[pics: dinner at Mark's & drinks with Mark in Ironbridge, Craig Mitchell]
We've finished at greenbelt - i've got a few more things to write about that, and will when there's time.
yesterday and today has been in telford, where there is a small community who gather around the meal table, reflect on faith, and encourage each other in the living out of their faith. worship is all of life, meditations are the focussed parts of their gathering. new monasticism is something that this community looks like, and i'll find some websites to link to eventually.
telford is an intentional city, forty years old. ironbridge, a town that is part of the telford area, has tudor and victorian buildings, and grew most dramatically with the industrial revolution. this difference is part of a difficulty in determining the wider community's identity, and the safe space community live within that.we met with Mark Berry, who is employed by CMS and the Anglican Church to be here offering this space to the community, offering peace in the manner of Christ's disciples in the gospel of Luke. i'm still processing my responses to the conversations begun yesterday afternoon and evening, and which will continue tonight as we gather over a meal with the rest of his community.
i'm starting to wonder what it means for ordained minsitry for small, less institutionalised gatherings around faith, and what it means for the institutionalised church. as Cheryl said just this afternoon, Australia might just need the uniting church, and i agree - its presence in the community has potential to point to the presence of the Holy in our community, along with other churches, and my struggle at the moment is, how do we encourage emerging, alternative forms of church without losing the best the uniting church has to offer on its bigger, state and national scale, as a presence within the Australian community?
Telford is a constructed city, linking several old old cities, including Ironbridge, which flourished in the industrial revolution, and is the site of the first bridge ever constructed out of iron.
But Telford is only 40 years old, and has the feel of a constructed city, very different
to the haphazard, ancient villages and towns that surround it.

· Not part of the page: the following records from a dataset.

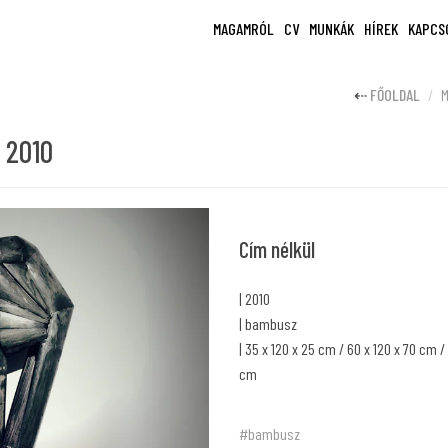
MAGAMRÓL
CV
MUNKÁK
HÍREK
KAPCS
FŐOLDAL
M
 2010
Cím nélkül
| 2010
| bambusz
| 35 x 120 x 25 cm / 60 x 120 x 70 cm /
cm
#bambusz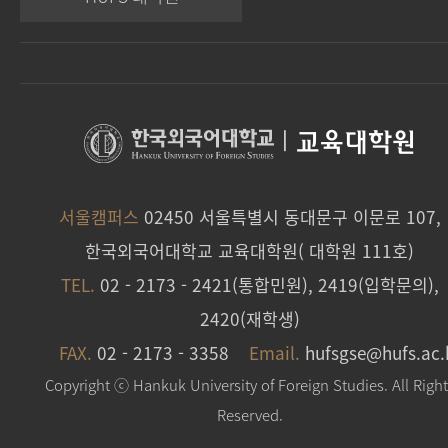
|
교육대학원
서울캠퍼스
02450 서울특별시 동대문구 이문로 107,
한국외국어대학교 교육대학원( 대학원 111호)
TEL.
02 - 2173 - 2421(통합민원), 2419(입학문의),
2420(재학생)
FAX.
02 - 2173 - 3358
Email.
hufsgse@hufs.ac.
Copyright ⓒ Hankuk University of Foreign Studies. All Righ
Reserved.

It feels imposed.
At dinner, though I did drink more local English ales (warm and flat, though interesting), it didn't become apparent to me how that particularly shapes the mission activities of the group. I did hear the varied stories of how people found this group. It seems to be especially inspiring at a personal level, but I wonder if any of the conversations I wasn't party to touched on how it affects their engagement with the wider community? [pic: Michelle Coram]
I did meet Carol, who belongs to Wellington Methodist church - Wellington is one of the older towns connected to Telford, which Carol rarely visits, preferring to support local business where possible. For Carol, Safe Space is the next in a line of challenges for the living out of her faith. I guess it feeds into her experience of community with the Methodists, though the conversation took a turn in different directions, and I lost the opportunity to ask her how to reflect on how her experience at Safe Space is lived out for her...
I also met Ian, who had spent 5 years reading about Christianity, faith, emerging church, from many perspectives, before looking on the internet for a local group and discovering Safe Space met 3 miles from his home. It's just the think he needed (I'm paraphrasing) to take a step further with his faith. He thinks he'll look for something else/more in time, though for now it's where he wants to be.
Mark told me about St Brendan's Cross, which has become something of a symbol for the group. He painted a great icon. The cross, boats/sailing and the Gospel of Mark are strong influences for the group as it gathers. Pilgrimage is a key activity along with meditation and the meeting over a meal.